Dataset entries:
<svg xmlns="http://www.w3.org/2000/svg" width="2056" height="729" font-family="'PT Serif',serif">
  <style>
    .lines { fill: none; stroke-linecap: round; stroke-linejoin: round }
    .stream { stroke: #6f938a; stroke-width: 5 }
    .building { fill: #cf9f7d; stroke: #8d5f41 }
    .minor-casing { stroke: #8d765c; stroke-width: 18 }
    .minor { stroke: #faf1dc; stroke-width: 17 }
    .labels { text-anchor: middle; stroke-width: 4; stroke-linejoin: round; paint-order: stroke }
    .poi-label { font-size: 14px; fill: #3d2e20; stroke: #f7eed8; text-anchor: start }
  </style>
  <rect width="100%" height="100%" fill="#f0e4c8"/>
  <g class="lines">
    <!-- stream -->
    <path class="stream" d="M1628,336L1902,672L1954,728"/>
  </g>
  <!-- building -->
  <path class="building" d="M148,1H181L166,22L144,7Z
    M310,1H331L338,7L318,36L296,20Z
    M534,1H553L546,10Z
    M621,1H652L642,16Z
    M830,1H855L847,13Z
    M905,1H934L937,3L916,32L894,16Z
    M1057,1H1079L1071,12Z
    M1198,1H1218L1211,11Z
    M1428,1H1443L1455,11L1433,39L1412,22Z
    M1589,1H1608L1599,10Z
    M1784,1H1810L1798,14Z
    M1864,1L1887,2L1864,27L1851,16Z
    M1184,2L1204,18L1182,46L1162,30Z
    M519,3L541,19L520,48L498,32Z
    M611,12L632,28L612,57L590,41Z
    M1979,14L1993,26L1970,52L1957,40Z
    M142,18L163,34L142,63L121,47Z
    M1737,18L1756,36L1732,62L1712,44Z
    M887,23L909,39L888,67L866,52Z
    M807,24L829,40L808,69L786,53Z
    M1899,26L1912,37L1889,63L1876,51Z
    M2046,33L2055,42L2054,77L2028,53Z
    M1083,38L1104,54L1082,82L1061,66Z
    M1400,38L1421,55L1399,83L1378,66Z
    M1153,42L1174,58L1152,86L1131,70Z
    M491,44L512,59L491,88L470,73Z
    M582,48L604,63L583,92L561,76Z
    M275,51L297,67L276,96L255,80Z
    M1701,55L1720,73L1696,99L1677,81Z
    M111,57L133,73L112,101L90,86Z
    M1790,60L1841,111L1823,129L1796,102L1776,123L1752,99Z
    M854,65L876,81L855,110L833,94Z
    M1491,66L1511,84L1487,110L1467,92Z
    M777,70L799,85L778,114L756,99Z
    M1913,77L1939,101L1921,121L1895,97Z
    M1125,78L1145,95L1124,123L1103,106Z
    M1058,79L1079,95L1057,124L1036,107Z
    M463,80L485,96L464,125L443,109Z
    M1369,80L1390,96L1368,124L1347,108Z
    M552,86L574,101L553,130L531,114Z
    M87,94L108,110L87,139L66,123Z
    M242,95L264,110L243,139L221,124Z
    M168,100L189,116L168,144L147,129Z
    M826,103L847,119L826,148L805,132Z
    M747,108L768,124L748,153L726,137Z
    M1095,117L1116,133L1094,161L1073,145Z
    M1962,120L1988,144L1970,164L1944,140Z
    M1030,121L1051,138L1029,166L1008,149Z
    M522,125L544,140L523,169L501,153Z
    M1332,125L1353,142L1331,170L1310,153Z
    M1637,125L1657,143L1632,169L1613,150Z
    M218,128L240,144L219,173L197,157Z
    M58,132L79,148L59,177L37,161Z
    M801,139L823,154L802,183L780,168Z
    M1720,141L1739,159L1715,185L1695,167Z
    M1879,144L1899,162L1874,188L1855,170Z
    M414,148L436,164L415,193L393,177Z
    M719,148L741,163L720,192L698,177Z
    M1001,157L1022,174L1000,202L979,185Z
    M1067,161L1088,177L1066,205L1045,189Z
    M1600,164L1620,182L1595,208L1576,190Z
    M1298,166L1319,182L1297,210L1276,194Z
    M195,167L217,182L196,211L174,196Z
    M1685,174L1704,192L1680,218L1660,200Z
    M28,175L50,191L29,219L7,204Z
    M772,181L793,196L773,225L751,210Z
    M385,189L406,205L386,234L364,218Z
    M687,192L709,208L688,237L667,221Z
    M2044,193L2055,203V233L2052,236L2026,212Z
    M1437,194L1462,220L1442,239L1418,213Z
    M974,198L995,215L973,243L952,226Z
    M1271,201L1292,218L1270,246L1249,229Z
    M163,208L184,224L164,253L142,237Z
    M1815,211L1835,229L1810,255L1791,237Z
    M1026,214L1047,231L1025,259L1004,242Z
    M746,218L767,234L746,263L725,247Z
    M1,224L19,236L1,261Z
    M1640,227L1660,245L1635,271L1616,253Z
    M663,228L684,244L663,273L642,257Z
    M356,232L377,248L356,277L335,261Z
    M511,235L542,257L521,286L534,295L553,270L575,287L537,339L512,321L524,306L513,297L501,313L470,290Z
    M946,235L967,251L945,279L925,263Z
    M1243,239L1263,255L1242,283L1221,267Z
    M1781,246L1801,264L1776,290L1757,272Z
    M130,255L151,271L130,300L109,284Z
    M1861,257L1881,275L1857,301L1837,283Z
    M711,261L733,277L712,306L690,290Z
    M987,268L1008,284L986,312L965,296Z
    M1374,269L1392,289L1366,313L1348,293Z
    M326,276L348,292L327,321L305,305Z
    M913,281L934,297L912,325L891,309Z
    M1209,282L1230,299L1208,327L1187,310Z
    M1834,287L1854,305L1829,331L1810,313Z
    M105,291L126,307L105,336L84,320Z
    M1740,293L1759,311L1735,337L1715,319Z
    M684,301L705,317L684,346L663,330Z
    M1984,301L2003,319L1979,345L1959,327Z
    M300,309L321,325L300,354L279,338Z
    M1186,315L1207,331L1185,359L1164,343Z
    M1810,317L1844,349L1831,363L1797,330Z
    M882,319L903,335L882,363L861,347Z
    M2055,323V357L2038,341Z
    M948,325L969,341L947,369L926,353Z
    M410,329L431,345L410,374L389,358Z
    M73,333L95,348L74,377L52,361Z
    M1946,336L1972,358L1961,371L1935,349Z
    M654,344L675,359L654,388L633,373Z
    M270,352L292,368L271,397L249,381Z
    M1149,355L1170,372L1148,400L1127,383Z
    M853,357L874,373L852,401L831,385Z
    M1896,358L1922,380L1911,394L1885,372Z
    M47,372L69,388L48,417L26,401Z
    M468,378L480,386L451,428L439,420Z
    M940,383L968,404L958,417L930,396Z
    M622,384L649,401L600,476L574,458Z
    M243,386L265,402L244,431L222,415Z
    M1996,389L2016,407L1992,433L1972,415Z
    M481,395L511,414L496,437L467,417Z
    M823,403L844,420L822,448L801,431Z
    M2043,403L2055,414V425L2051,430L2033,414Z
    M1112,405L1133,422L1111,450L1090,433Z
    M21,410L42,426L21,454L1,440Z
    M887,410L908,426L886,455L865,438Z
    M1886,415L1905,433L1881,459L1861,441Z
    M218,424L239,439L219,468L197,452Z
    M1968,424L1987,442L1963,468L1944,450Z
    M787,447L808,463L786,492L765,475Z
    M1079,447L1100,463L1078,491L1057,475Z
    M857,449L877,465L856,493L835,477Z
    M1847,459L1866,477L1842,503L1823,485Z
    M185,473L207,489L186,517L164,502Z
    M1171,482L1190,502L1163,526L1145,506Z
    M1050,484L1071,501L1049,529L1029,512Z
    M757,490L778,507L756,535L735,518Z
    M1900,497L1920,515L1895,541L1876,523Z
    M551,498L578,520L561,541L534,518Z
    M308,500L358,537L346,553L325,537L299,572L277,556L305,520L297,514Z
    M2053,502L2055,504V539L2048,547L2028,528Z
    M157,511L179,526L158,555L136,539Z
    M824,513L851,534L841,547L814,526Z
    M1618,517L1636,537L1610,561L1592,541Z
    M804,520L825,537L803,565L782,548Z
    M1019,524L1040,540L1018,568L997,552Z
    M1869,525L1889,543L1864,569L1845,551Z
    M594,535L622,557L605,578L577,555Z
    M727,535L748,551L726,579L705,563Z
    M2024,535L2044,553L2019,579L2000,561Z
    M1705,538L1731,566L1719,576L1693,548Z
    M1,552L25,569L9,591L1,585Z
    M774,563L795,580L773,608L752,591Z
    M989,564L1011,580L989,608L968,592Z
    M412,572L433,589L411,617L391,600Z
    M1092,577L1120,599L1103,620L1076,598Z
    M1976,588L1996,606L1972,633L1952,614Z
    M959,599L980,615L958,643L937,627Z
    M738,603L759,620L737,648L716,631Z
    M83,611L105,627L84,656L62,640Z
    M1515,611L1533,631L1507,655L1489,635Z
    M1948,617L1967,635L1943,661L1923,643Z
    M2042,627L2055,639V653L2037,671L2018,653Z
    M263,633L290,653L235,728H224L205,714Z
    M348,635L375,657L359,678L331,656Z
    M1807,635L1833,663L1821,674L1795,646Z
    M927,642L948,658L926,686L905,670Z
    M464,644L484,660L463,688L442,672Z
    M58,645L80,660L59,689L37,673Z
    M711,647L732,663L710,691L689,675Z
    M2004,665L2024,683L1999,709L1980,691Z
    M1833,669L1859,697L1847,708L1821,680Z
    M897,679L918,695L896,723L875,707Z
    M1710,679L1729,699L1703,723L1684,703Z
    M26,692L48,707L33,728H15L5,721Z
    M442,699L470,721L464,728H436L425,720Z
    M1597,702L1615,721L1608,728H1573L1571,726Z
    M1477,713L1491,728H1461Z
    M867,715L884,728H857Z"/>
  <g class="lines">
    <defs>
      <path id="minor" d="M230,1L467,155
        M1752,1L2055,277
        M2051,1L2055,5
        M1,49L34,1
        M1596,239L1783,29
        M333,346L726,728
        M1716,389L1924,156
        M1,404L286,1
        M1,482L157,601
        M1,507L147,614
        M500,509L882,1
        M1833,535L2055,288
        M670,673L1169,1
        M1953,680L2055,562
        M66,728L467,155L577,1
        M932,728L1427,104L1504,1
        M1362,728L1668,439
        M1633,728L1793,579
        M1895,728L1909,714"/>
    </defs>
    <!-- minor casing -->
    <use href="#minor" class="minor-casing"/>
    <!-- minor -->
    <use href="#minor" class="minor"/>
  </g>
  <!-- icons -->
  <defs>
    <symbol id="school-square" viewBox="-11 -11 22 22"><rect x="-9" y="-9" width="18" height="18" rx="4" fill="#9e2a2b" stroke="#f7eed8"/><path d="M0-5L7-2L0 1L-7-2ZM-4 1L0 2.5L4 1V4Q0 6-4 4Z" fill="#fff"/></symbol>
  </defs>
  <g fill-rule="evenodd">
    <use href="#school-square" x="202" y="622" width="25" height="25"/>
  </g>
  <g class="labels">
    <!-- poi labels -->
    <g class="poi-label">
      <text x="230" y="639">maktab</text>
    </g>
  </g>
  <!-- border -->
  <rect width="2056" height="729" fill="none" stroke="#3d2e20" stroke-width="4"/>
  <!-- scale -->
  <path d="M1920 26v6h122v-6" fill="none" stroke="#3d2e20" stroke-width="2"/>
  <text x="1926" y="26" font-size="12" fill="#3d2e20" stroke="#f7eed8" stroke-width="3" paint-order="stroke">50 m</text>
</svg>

...

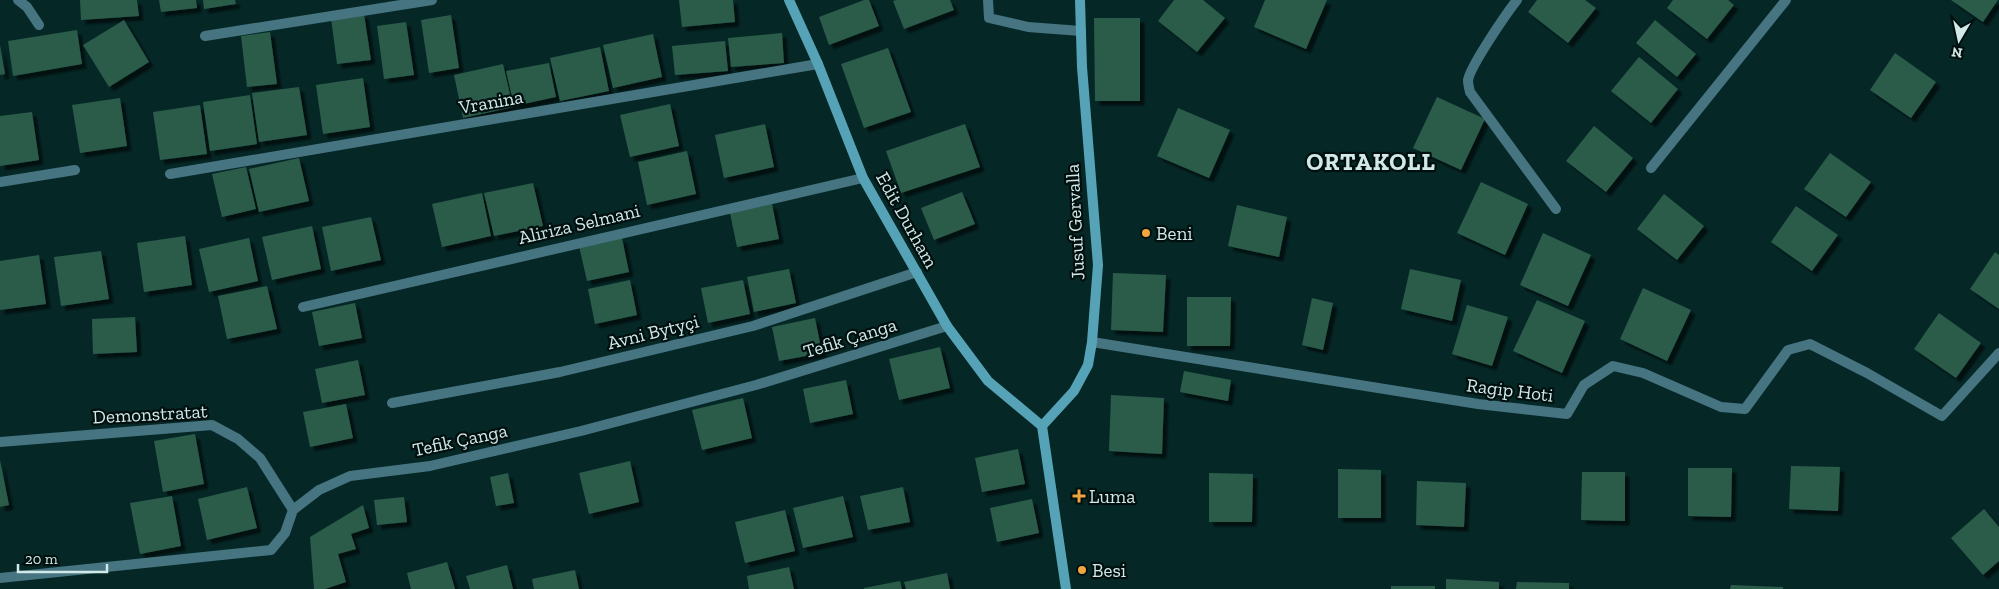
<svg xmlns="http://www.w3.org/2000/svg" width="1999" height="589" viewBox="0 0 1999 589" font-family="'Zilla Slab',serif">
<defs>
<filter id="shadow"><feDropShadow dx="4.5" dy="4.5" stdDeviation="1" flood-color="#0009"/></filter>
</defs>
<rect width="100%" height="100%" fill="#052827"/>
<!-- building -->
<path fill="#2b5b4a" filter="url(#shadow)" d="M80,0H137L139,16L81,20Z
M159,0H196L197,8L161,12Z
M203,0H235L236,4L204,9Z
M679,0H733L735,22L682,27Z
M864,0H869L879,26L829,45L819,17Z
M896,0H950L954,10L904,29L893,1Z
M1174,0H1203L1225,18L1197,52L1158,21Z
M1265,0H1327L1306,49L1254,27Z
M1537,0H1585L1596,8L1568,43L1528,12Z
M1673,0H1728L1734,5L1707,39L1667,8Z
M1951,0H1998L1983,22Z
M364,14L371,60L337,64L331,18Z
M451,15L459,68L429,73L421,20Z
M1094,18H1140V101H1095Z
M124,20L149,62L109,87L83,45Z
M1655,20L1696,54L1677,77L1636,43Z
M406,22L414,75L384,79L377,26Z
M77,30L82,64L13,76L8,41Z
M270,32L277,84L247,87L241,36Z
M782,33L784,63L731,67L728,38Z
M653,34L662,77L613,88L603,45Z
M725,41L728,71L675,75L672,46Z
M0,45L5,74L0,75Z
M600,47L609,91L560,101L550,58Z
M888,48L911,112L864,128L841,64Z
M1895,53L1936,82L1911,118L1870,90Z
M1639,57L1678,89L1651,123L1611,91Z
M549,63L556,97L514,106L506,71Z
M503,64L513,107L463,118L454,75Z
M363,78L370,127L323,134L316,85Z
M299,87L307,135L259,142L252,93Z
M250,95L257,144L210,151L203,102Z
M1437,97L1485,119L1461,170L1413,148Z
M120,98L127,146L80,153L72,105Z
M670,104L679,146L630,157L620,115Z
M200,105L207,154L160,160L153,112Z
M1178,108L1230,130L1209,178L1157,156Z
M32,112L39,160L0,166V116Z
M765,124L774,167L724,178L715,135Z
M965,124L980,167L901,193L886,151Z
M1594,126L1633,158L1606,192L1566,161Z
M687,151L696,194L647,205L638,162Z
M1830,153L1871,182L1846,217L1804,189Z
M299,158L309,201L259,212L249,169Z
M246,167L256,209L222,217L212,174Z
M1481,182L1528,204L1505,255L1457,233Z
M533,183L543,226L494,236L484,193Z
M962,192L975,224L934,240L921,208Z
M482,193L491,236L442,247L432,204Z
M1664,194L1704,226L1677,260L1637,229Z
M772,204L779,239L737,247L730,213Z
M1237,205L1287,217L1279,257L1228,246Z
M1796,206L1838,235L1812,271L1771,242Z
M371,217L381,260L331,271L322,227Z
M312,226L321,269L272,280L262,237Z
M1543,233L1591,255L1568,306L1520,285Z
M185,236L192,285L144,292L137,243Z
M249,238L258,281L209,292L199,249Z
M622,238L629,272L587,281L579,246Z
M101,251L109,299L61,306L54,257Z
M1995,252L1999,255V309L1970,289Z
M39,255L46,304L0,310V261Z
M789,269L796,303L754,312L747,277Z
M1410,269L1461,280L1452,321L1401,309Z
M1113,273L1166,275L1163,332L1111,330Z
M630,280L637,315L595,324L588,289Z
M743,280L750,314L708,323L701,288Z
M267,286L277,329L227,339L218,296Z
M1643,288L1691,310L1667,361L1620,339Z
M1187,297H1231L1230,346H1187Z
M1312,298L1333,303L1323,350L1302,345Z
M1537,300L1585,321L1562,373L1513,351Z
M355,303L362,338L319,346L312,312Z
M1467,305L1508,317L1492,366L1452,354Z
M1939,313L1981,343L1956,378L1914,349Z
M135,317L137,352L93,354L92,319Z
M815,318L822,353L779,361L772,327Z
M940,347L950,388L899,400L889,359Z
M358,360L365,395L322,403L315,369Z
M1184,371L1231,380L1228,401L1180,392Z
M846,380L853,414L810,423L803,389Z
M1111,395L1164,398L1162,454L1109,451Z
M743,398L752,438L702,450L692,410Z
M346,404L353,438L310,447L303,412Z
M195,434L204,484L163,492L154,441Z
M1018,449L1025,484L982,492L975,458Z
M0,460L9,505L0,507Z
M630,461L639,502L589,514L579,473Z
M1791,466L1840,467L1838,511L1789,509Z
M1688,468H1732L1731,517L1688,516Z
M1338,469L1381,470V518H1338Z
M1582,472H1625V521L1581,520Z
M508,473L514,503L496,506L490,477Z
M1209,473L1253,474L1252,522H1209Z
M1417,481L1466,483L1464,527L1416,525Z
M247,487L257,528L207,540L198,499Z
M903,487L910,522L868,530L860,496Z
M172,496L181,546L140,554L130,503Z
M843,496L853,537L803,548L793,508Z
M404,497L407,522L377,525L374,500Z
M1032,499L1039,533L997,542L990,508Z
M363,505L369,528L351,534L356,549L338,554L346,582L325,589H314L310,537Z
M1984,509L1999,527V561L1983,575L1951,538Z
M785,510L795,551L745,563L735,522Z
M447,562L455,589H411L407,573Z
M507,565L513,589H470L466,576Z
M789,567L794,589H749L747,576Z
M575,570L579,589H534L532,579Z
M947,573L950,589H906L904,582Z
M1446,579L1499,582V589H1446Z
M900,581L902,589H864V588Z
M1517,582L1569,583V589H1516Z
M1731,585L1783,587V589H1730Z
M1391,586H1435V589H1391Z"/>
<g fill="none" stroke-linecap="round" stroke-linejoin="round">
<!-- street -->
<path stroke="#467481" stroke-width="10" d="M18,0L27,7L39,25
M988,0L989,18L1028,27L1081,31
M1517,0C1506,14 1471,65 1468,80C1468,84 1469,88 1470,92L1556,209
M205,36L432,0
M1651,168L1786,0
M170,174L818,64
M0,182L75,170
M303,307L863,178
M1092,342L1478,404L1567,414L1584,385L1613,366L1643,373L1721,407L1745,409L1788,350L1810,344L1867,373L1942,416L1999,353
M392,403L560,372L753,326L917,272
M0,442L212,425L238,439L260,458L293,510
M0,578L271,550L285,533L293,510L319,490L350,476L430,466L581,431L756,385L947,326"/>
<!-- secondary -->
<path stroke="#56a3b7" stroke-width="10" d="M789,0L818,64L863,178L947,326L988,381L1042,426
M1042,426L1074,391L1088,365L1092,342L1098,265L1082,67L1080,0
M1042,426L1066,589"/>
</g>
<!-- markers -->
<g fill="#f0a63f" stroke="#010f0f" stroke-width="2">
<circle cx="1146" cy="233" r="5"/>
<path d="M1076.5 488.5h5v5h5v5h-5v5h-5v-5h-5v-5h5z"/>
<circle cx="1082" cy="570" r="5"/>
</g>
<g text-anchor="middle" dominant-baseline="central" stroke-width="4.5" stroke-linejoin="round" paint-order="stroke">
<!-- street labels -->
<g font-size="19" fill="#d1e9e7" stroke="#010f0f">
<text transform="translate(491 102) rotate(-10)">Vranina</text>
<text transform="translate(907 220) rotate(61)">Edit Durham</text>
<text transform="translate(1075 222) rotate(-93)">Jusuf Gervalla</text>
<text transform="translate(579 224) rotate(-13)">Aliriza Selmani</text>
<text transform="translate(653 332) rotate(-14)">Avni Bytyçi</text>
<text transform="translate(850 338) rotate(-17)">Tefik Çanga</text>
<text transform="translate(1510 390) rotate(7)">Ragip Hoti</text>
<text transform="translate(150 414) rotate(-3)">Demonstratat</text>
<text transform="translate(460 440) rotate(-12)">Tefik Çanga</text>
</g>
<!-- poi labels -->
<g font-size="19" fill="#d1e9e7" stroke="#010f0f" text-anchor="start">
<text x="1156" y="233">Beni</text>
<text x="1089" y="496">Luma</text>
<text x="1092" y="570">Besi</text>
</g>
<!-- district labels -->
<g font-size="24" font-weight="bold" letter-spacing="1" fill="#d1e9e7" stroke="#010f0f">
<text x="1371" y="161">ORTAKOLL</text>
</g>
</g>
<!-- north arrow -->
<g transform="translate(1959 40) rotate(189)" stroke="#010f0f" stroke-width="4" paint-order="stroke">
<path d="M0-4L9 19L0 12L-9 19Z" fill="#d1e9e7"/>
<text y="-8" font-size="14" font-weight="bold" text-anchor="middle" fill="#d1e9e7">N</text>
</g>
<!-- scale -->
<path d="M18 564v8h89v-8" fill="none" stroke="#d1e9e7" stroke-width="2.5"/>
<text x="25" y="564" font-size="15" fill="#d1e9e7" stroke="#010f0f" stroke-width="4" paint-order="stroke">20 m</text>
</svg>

Assignment – Could you set down, exactly as written, the lines above between the one holding "M903,487L910,522L868,530L860,496Z" and the one holding "M0,442L212,425L238,439L260,458L293,510", inclusive, and nothing more?

Task response –
M903,487L910,522L868,530L860,496Z
M172,496L181,546L140,554L130,503Z
M843,496L853,537L803,548L793,508Z
M404,497L407,522L377,525L374,500Z
M1032,499L1039,533L997,542L990,508Z
M363,505L369,528L351,534L356,549L338,554L346,582L325,589H314L310,537Z
M1984,509L1999,527V561L1983,575L1951,538Z
M785,510L795,551L745,563L735,522Z
M447,562L455,589H411L407,573Z
M507,565L513,589H470L466,576Z
M789,567L794,589H749L747,576Z
M575,570L579,589H534L532,579Z
M947,573L950,589H906L904,582Z
M1446,579L1499,582V589H1446Z
M900,581L902,589H864V588Z
M1517,582L1569,583V589H1516Z
M1731,585L1783,587V589H1730Z
M1391,586H1435V589H1391Z"/>
<g fill="none" stroke-linecap="round" stroke-linejoin="round">
<!-- street -->
<path stroke="#467481" stroke-width="10" d="M18,0L27,7L39,25
M988,0L989,18L1028,27L1081,31
M1517,0C1506,14 1471,65 1468,80C1468,84 1469,88 1470,92L1556,209
M205,36L432,0
M1651,168L1786,0
M170,174L818,64
M0,182L75,170
M303,307L863,178
M1092,342L1478,404L1567,414L1584,385L1613,366L1643,373L1721,407L1745,409L1788,350L1810,344L1867,373L1942,416L1999,353
M392,403L560,372L753,326L917,272
M0,442L212,425L238,439L260,458L293,510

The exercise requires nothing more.